Direct operating expenses
Direct operating expenses are comprised primarily of field employee compensation and independent contractor expenses, housing expenses, travel expenses, and field insurance expenses. Direct operating expenses increased $6.6 million or 4.8%, to $145.5 million for the three months ended March 31, 2016, as compared to $138.9 million for the three months ended March 31, 2015, primarily due to the Mediscan acquisition, partly offset by the CCE divestiture.
As a percentage of total revenue, direct operating expenses decreased to 74.0% compared to 74.7% in the prior year period primarily due to improved pricing.
Selling, general and administrative expenses
Selling, general and administrative expenses increased 4.3%, to $42.9 million for the three months ended March 31, 2016, as compared to $41.2 million for the three months ended March 31, 2015. The increase was primarily due to the impact of the Mediscan acquisition, investments in IT infrastructure and higher compensation expenses, partially offset by a reduction in expenses related to the CCE divestiture. As a percentage of total revenue, selling, general and administrative expenses were 21.9% and 22.1%, for the three months ended March 31, 2016 and March 31, 2015, respectively.

— Exercise instructions —
1. Print everything in the expense discussion from "As a percentage of total revenue, direct" down to "31, 2015, respectively.", unchanged.
2. Proceed with the expense discussion from the point where it stops.

— Excerpted data —
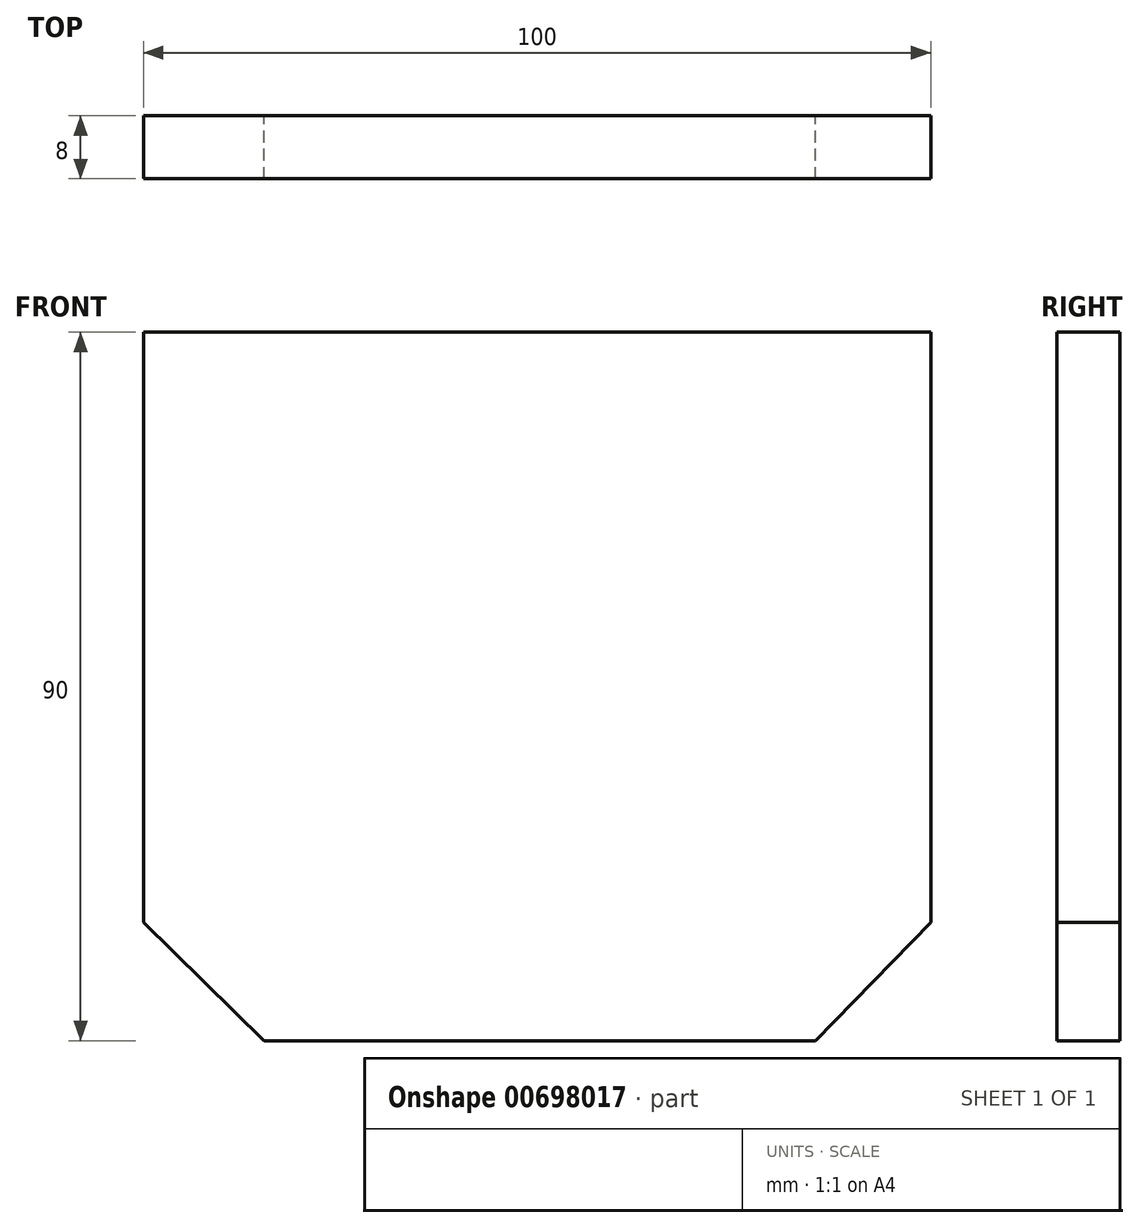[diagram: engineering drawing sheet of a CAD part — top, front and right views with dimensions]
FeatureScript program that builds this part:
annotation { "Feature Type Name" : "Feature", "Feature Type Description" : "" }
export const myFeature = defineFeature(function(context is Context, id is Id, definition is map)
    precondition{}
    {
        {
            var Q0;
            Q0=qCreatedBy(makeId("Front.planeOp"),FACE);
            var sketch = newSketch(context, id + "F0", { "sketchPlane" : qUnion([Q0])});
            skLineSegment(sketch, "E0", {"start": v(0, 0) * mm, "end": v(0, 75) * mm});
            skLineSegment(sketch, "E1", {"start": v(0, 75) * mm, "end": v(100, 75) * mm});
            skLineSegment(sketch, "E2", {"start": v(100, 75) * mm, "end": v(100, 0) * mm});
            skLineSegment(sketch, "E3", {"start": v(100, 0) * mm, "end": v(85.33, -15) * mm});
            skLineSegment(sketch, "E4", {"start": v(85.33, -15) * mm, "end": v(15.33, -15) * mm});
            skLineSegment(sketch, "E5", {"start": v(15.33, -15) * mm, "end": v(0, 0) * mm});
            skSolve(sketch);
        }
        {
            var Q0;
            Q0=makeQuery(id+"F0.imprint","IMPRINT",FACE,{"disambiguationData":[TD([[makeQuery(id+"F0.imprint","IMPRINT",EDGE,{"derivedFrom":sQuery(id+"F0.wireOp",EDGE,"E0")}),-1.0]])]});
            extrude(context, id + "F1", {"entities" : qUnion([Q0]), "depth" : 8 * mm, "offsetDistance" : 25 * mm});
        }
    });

— Answers to each task —
1.
As a percentage of total revenue, direct operating expenses decreased to 74.0% compared to 74.7% in the prior year period primarily due to improved pricing.
Selling, general and administrative expenses
Selling, general and administrative expenses increased 4.3%, to $42.9 million for the three months ended March 31, 2016, as compared to $41.2 million for the three months ended March 31, 2015. The increase was primarily due to the impact of the Mediscan acquisition, investments in IT infrastructure and higher compensation expenses, partially offset by a reduction in expenses related to the CCE divestiture. As a percentage of total revenue, selling, general and administrative expenses were 21.9% and 22.1%, for the three months ended March 31, 2016 and March 31, 2015, respectively.

2.
Depreciation and amortization expense
Depreciation and amortization expense totaled $2.4 million for the three months ended March 31, 2016 and $1.9 million for the three months ended March 31, 2015. The increase is the result of the Mediscan acquisition. As a percentage of revenue, depreciation and amortization expense was 1.2% and 1.1% for the three months ended March 31, 2016 and March 31, 2015, respectively.
Acquisition-related contingent consideration
Acquisition-related contingent consideration totaled $0.3 million for the three months ended March 31, 2016 and was related to our acquisition of Mediscan. There were no such costs for the three months ended March 31, 2015. See Note 9 - Fair Value Measurements to our condensed consolidated financial statements.
Acquisition and integration costs
We did not incur acquisition and integration costs during the three months ended March 31, 2016. During the three months ended March 31, 2015, we incurred acquisition and integration costs of $0.1 million related to the MSN integration.
Interest expense
Interest expense totaled $1.6 million and $1.7 million for the three months ended March 31, 2016 and March 31, 2015, respectively. The decrease was due to a lower effective interest rate on our Second Lien Term Loan related to an amendment effective July 1, 2015. The effective interest rate on our borrowings was 9.3% for the three month period ended March 31, 2016 compared to 10.7% for the three months ended March 31, 2015.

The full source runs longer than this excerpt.